E' importante per il nostro paese superare non solo i limiti legati a mancate o cattive riforme del passato, ma anche le brutte memorie ereditate da alcuni momenti del passato, come quelle in parte menzionate al principio di questo saggio o ancora le poco costruttive azioni dell'allora governo Draghi, che per cinque volte pose la “golden power” contro investimenti cinesi in Italia mentre il Copasir (Comitato Parlamentare per la Sicurezza della Repubblica) al tempo presieduto da Adolfo Urso addirittura stilò una lista di presunti infiltrati di Pechino in varie attività strategiche nazionali. Quegli approcci pregiudiziali e persino diffamatori rappresentarono forse uno dei momenti più bassi nella storia delle relazioni italiane con la Cina, che come abbiamo visto malgrado tutto non sono comunque mai venute meno: chi voleva questo, malgrado tutto il suo zelo non vi è riuscito e non vi poteva riuscire. Per giunta, come riconosciuto dalla stessa premier Meloni, di là da tutta la campagna informativa avvelenata che è circolata in questi anni, gli investimenti cinesi in Italia sono assai bassi, inferiori alla media degli altri Stati membri dell'Unione Europea, e ben poco senso hanno a questo punto le teorie di quanti sostengano il contrario: addirittura sarebbero un terzo rispetto a quelli italiani in Cina, e ciò è certamente un motivo in più per favorirne una crescita anziché scoraggiarla. Il Piano d'Azione per il rafforzamento del Partenariato Stategico Globale Italia-Cina s'impegna per questo nell'arco del prossimo triennio a ridurre proprio tali lacune.

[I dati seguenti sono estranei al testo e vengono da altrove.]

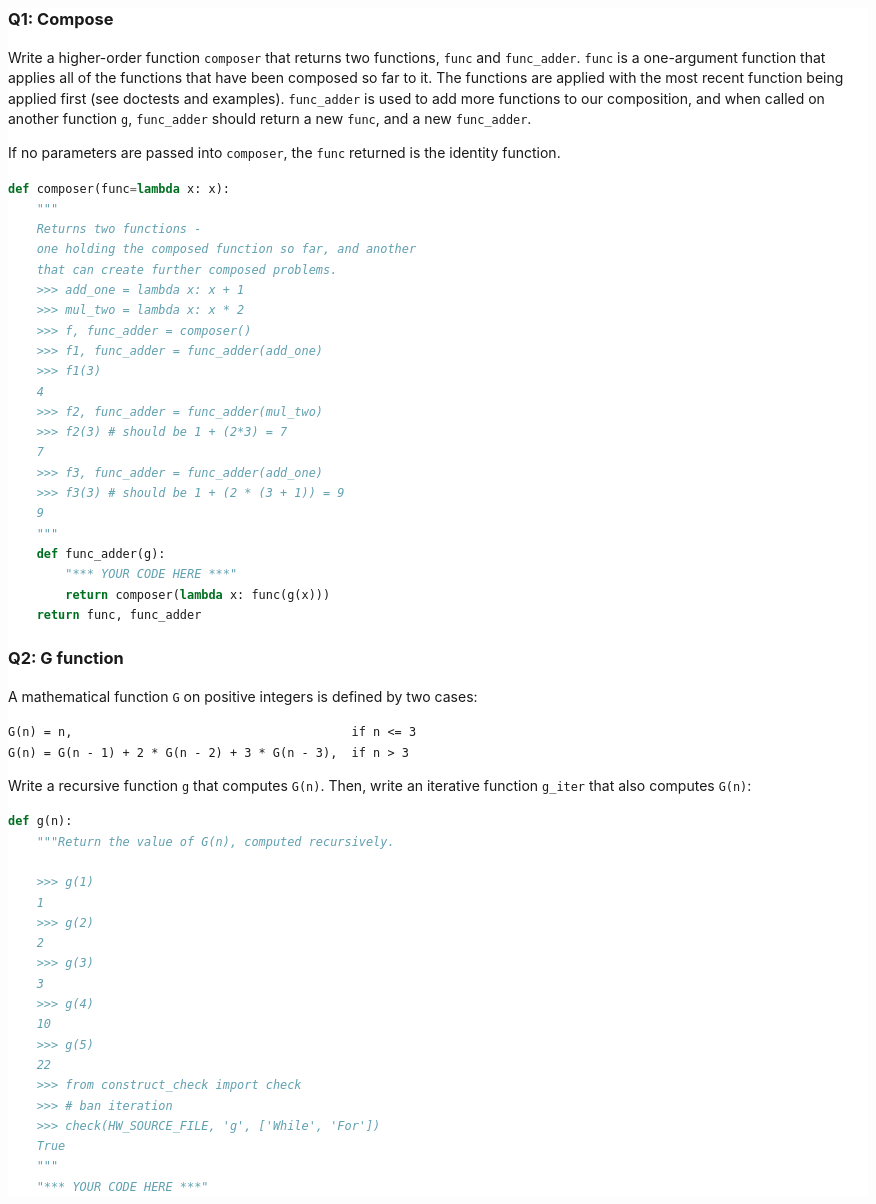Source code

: ### Q1: Compose

Write a higher-order function `composer` that returns two functions, `func` and `func_adder`. `func` is a one-argument function that applies all of the functions that have been composed so far to it. The functions are applied with the most recent function being applied first (see doctests and examples). `func_adder` is used to add more functions to our composition, and when called on another function `g`, `func_adder` should return a new `func`, and a new `func_adder`.

If no parameters are passed into `composer`, the `func` returned is the identity function.

```python
def composer(func=lambda x: x):
    """
    Returns two functions -
    one holding the composed function so far, and another
    that can create further composed problems.
    >>> add_one = lambda x: x + 1
    >>> mul_two = lambda x: x * 2
    >>> f, func_adder = composer()
    >>> f1, func_adder = func_adder(add_one)
    >>> f1(3)
    4
    >>> f2, func_adder = func_adder(mul_two)
    >>> f2(3) # should be 1 + (2*3) = 7
    7
    >>> f3, func_adder = func_adder(add_one)
    >>> f3(3) # should be 1 + (2 * (3 + 1)) = 9
    9
    """
    def func_adder(g):
        "*** YOUR CODE HERE ***"
        return composer(lambda x: func(g(x)))
    return func, func_adder
```

### Q2: G function

A mathematical function `G` on positive integers is defined by two cases:

```
G(n) = n,                                       if n <= 3
G(n) = G(n - 1) + 2 * G(n - 2) + 3 * G(n - 3),  if n > 3
```

Write a recursive function `g` that computes `G(n)`. Then, write an iterative function `g_iter` that also computes `G(n)`:

```python
def g(n):
    """Return the value of G(n), computed recursively.

    >>> g(1)
    1
    >>> g(2)
    2
    >>> g(3)
    3
    >>> g(4)
    10
    >>> g(5)
    22
    >>> from construct_check import check
    >>> # ban iteration
    >>> check(HW_SOURCE_FILE, 'g', ['While', 'For'])
    True
    """
    "*** YOUR CODE HERE ***"
```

A precedere la visita della premier italiana in Cina, lo scorso 5 luglio, anche per meglio prepararla, era stato peraltro proprio quell'Adolfo Urso poc'anzi nominato: a quanto pare, anch'egli ritornato con diverse convinzioni in merito al paese che aveva appena visitato, analogamente sostenendo la necessità di favorire ed ulteriormente sviluppare i promettenti rapporti italo-cinesi. Non ci sorprende, perché un analogo cambio di paradigma l'aveva lasciato trapelare insieme alla sua premier e ad altri membri del governo in occasione dell'avvio del Piano Mattei per l'Africa che, pur con una presentazione politica ed ufficiale in cui non mancavano termini e considerazioni risultate piuttosto discutibili (si pensi ad esempio al volerlo presentare come risposta tesa a “salvare” gli interlocutori africani e mediorientali dalla vicinanza con paesi come la Cina o ancora la Russia) nel prosieguo del dialogo con le varie parti africane coinvolte ha poi visto acquisire un maggior spessore e spirito di comprensione reciproca. Probabilmente è anche per questo che, a dispetto di certe apparenze, anche in Cina non è giudicato troppo sbrigativamente e, alla luce dell'implementazione dei rapporti bilaterali tra i due paesi, può divenire un ulteriore ed interessante strumento d'aggregazione e cooperazione italo-cinese anche nell'area mediterranea ed extramediterranea. Ma, senza correr troppo, a ciò dedicheremo a breve una più ampia e mirata analisi.